EXERCISE PROMPT: For each line below that holds the string "επιχείρηση", add one to a tally; report that tally alone.
[[ EXERCISE MATERIAL open ]]
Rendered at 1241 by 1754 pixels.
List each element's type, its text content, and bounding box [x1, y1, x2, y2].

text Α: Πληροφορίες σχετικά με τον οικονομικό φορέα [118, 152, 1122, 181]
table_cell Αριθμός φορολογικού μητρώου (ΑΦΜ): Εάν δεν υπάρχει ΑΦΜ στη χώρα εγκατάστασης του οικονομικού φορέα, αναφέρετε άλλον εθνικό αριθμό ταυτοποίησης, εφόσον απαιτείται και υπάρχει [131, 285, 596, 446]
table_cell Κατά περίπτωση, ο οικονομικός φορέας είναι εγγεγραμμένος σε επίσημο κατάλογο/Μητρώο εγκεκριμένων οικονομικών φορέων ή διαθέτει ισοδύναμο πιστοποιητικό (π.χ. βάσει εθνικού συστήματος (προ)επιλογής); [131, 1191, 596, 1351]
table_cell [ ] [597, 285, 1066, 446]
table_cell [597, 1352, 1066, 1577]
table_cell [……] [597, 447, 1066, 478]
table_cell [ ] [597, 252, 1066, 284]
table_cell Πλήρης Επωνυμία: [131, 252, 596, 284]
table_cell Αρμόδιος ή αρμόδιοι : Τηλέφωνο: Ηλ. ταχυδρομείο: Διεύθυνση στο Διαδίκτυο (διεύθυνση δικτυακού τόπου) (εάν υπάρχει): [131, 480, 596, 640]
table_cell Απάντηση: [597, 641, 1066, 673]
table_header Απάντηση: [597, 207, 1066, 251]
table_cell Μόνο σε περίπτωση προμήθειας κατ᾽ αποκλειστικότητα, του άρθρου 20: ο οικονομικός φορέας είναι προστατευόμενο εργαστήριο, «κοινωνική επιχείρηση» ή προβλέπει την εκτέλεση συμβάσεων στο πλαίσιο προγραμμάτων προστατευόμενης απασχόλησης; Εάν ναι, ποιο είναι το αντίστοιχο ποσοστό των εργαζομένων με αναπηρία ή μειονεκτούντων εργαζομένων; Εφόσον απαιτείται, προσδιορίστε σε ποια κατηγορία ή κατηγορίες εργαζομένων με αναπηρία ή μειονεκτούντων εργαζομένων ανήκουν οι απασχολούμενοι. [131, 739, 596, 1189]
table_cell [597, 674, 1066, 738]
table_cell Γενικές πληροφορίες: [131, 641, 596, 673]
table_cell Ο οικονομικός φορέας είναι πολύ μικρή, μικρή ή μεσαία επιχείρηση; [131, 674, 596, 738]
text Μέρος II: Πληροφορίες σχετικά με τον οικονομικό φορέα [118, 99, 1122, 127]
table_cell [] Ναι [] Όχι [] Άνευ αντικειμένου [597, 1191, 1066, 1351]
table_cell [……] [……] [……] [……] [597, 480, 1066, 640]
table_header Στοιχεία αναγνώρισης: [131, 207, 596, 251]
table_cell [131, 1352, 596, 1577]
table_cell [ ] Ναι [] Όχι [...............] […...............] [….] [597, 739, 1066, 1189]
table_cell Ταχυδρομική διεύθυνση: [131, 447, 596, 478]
[[ EXERCISE MATERIAL closed ]]
EXERCISE RESULT: 2